This Week in the Cloud: EU, Open-Source and HP Make Strides
Cloud adoption is a growing trend on a global scale, and as demand explodes, many companies are jumping on this profitable bandwagon, further pushing innovation – and interesting news developments. The European Union has paid attention to all this, and as vendor lock-in concerns intensify with the emergence of newer and better providers, the EU has standardized the cloud.
Microsoft opened up a new Cloud and Interoperability Center in Brussels alongside the EU’s new goal of achieving cloud support standardization, aimed to allow enterprises to move from one cloud service provider to another as easily as users do with mobile providers.
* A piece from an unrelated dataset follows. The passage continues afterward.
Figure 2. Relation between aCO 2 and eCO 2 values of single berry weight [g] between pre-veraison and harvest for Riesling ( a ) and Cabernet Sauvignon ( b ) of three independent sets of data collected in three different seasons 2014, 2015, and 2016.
Vendor lock-in is one of the most prominent concerns circling the cloud in the enterprise space, but open-source software, which also happens to be more cost-efficient than proprietary alternatives, looks to solve all that. This is exactly why the open-source trend is one of the more notable ones in the cloud, and the reason the companies pushing the movement have been so active lately.
Hadapt launched – a start-up which bridges open source cloud management platform Hadoop with advanced database in order to allow the real time analysis of both structured and unstructured data.
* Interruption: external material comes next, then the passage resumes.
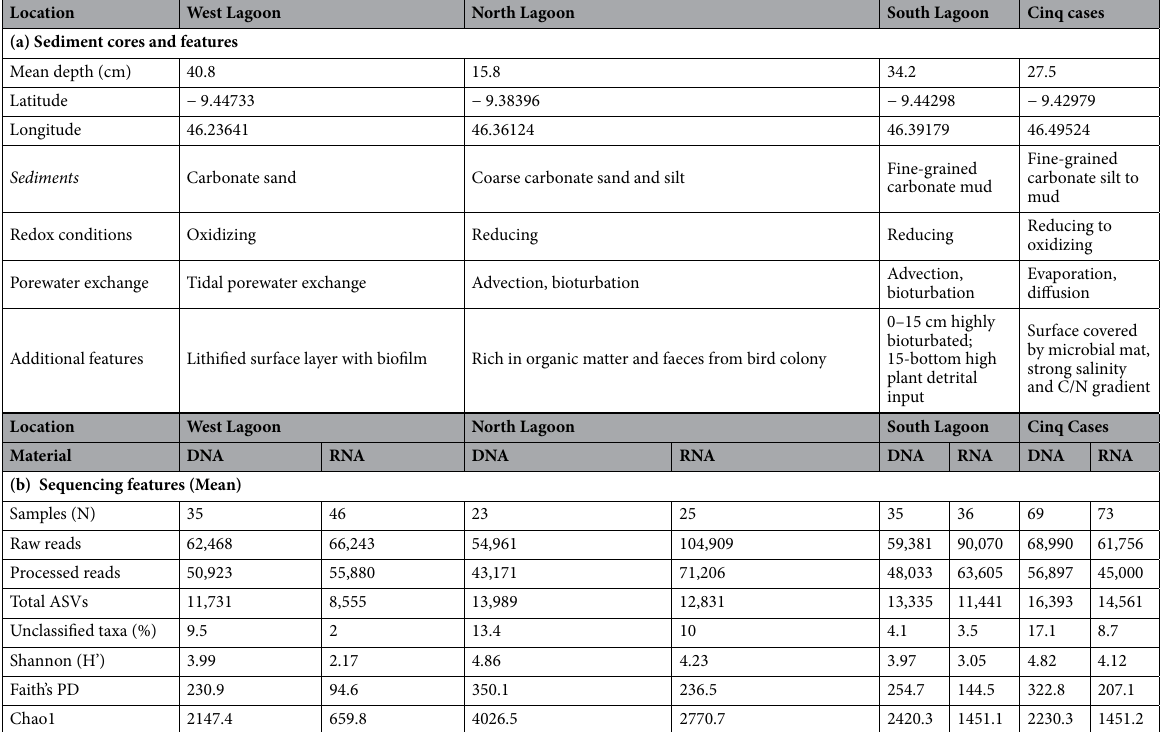
Table 1. Sediment characteristics (a) and sequencing features (b) of all sampling sites. (a) The main environmental characteristics for each sampling site, including sediment type and depth, redox conditions, and mode of porewater exchange. (b) total sample number and ASV counts, mean percentage of unclassified taxa and average diversity indices between the sampling sites and community fractions. Data were rarefied at 19,906 reads per sample for calculation of diversity indices. The phylogenetic diversity is based on a midpoint-rooted phylogenetic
Moreover, Cloud.com released version 2.2 of its open source multi-tenant IaaS platform, CloudStack, which features over 100 new functions. One of these features’ is CloudBridge, which lets you integrate CloudStack-based applications with other clouds including EC2, Scalable Storage Cloud (S3) and OpenStack. CloudStack 2.2 also includes hypervisor support for VMware vSphere.
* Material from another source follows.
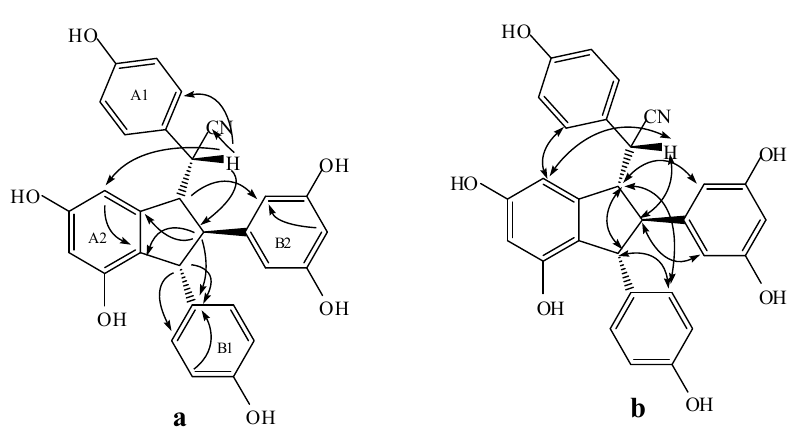
Figure 6. The key HMBC ( a ) and NOESY ( b ) correlations of 7 .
The cloud is gaining a tremendous amount of momentum all over the globe, and all this demand is constantly spurring innovation. DotCloud, a startup which offers an offering resembling a PaaS / SaaS hybrid, raised $10 million in funding. When we look all the way up to the mount Olympus of the tech industry, we’ve also got some news from Hewlett-Packard. The company announced it will begin offering cloud services including infrastructure and software to its customers, adding Amazon and Google to the electronics giant’s competitors list.